I recently ran across a reference to "women samurai" or onna-musha (女武者)--a concept that intrigued me, but that I felt probably owed more to anime or Dungeons and Dragons than to reality. Of course I was completely wrong. Yes, there are legends about some of these warrior women but, as Michelle Nowaki notes, female samurai "were not a rarity in feudal Japan."

Tomoe Gozen,
woodblock print by
Tsukioka Yoshitoshi (19th Century)
available from the British Library,
reproduced through Creative Commons
After just a few minutes of online searching, I found many sources, but I particularly recommend Nowaki's "Women Warriors of Early Japan," an academic piece (from the University of Hawaii's Hohonu 13 [2015]: 63-68) with an impressive bibliography of primary and secondary sources. 

As a medievalist, I was drawn to Tomoe Gozen, "Lady Gozen," one of the most famous examples of the onna-musha, warriors who engage in offensive warfare (in contrast to onna-bugeisha, whose fighting is defensive).

Stories about Tomoe Gozen come from the Heike Monogatari, a medieval chronicle of the Genpei War, a twelfth-century struggle between two families, the Taira and the Minamoto, for control of Japan. (According to the entry in the Encyclopedia Britannica, this epic "is to the Japanese what the Iliad is to the Western world—a prolific source of later dramas, ballads, and tales.")

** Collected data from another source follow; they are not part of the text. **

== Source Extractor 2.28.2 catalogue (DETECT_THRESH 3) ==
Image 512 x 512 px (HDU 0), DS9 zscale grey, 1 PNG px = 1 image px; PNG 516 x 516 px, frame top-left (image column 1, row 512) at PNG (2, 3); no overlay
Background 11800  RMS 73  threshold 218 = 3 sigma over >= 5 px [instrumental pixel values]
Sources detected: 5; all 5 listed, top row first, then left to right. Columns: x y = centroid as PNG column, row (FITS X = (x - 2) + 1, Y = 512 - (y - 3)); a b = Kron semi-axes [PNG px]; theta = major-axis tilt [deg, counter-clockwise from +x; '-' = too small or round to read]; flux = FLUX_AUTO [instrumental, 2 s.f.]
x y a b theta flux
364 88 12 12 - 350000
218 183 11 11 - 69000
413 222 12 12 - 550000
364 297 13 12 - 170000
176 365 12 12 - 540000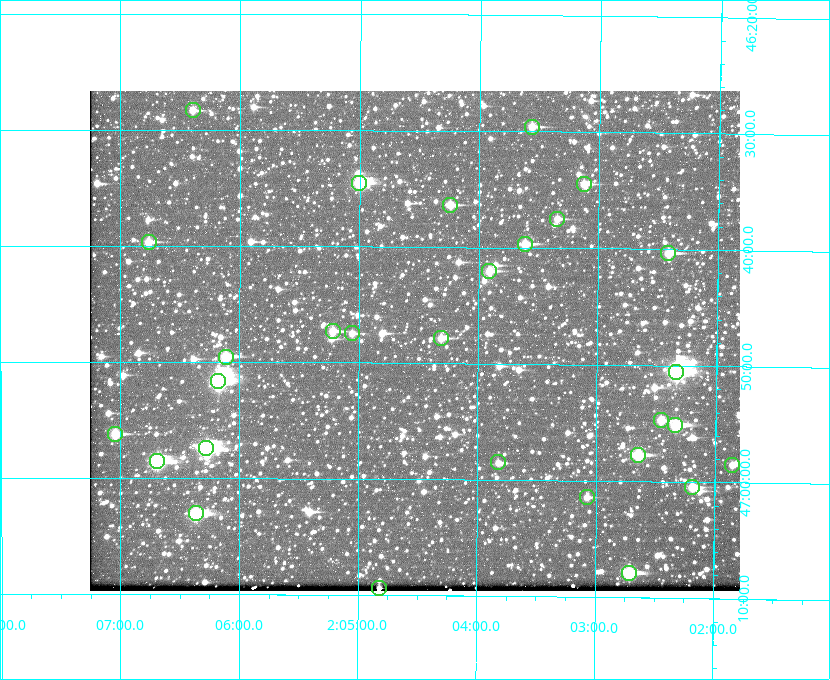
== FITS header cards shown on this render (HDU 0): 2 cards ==
NAXIS1  =                  650 / Width of table row in bytes
NAXIS2  =                  500 / Number of rows in table

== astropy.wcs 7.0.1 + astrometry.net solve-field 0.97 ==
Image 650 x 500 px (HDU 0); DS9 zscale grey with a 90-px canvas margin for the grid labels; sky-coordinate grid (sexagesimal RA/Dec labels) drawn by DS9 from the SOLVED WCS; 29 Tycho-2 reference stars matched to detected sources circled (green)
Header WCS: none
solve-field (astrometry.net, Tycho-2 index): SOLVED blind (the file carries no WCS)
Solved WCS: RA---TAN-SIP/DEC--TAN-SIP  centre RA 02:04:32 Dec +46:48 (31.13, +46.80 deg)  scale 5.16 arcsec/px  FOV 55.9' x 43.0'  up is +180 deg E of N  parity flipped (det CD > 0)
(file carries no celestial WCS; the grid is the blind solution)
Tycho-2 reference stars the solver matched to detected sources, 29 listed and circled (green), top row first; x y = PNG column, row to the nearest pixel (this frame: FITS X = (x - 90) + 1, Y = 500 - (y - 91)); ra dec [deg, ICRS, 3 dp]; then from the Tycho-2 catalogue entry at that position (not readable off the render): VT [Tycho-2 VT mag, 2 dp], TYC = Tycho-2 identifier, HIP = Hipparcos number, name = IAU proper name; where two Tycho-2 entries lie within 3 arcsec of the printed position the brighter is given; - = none
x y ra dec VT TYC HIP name
193 110 31.598 +46.472 10.81 3281-451-1 - -
532 127 30.892 +46.493 10.70 3280-490-1 - -
359 183 31.250 +46.575 8.43 3281-919-1 - -
584 184 30.782 +46.574 10.16 3280-645-1 - -
450 205 31.061 +46.606 9.99 3281-582-1 - -
557 219 30.837 +46.625 10.69 3280-1254-1 - -
149 242 31.690 +46.661 10.70 3281-375-1 - -
525 244 30.904 +46.661 9.60 3280-781-1 - -
668 253 30.604 +46.672 9.47 3280-908-1 - -
489 271 30.978 +46.700 9.85 3281-909-1 - -
333 331 31.305 +46.788 10.64 3281-663-1 - -
352 333 31.264 +46.791 10.76 3281-86-1 - -
441 338 31.078 +46.798 10.61 3281-114-1 - -
226 357 31.529 +46.825 9.32 3281-34-1 - -
676 372 30.583 +46.843 7.07 3280-746-1 9508 -
218 381 31.543 +46.860 7.50 3281-160-1 9805 -
661 420 30.615 +46.912 10.08 3284-203-1 - -
675 425 30.584 +46.919 9.47 3284-629-1 - -
115 434 31.760 +46.936 9.76 3285-99-1 - -
206 448 31.569 +46.957 8.53 3285-177-1 9816 -
638 455 30.663 +46.962 9.31 3284-347-1 - -
157 461 31.671 +46.975 8.89 3285-43-1 - -
498 462 30.956 +46.975 11.27 3285-185-1 - -
732 465 30.464 +46.975 10.61 3284-511-1 - -
692 487 30.548 +47.007 10.42 3284-727-1 - -
587 497 30.769 +47.024 11.20 3284-681-1 - -
196 513 31.591 +47.051 8.70 3285-1195-1 - -
629 573 30.679 +47.131 10.02 3284-307-1 - -
379 588 31.205 +47.157 10.28 3285-879-1 - -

The daughter of  Gon no Kami Nakahara Koneto (the Japan Encyclopedia tells me that "Gon no Kami" is the title of a provincial vice-governor), Tomoe Gozen is also, in various versions of her story, the wife of, concubine of, or servant of General Kiso Yoshinaka of the Minamoto clan. Tomoe's mother is also said to have been the menoto, or wet-nurse, for Yoshinaka. 

Proficient as a rider, as an archer, and with the curved sword known as the katana, Lady Tomoe accompanied Yoshinaka in his battles--the chronicle indicates "she was a fearless rider whom neither the fiercest horse nor the roughest ground could dismay" and claims "so dexterously did she handle sword and bow that she was a match for a thousand warriors.”

When Yoshinaka was dealt a fatal blow at the battle of Awazu, he was fighting not the enemies of the Minamoto clan but his own cousin. As he lay dying, he ordered Lady Tomoe off the battlefield so she could carry the news of his fate to his family. She paused only long enough to support him with her "last service"--she laid in wait until she could cut off the head of one of Yoshinaka's enemies. 

While she gained recognition "as a warrior worth a thousand, ready to confront a demon or a god, mounted or on foot," what happened after she left the field of battle is not clear. She may have been killed as she attempted to escape, she may have been taken as a concubine, she may have been made into a wife, or she may have escaped and eventually become a nun. 

While many of the stories about Tomoe Gozen are clearly drawn from legend, recent archaeological evidence, though "meager," does show the presence of women warriors on the battlefield in medieval Japan.

Tomoe Gozen,
eighteenth-century drawing by
Shitomi Kangetsu
Nowaki's article is a great place to start, not only for the story of Tomoe Gozen but also for a more comprehensive overview of other female samurai (she also notes that, aside from archaeological evidence, there is also a history of women warriors depicted in artwork.)

For a longer analysis, you may be interested in Steven Turnbull's Samurai Women, 1184-1874--it's VERY short (just 64 pages), and I can't vouch for its documentation, but maybe?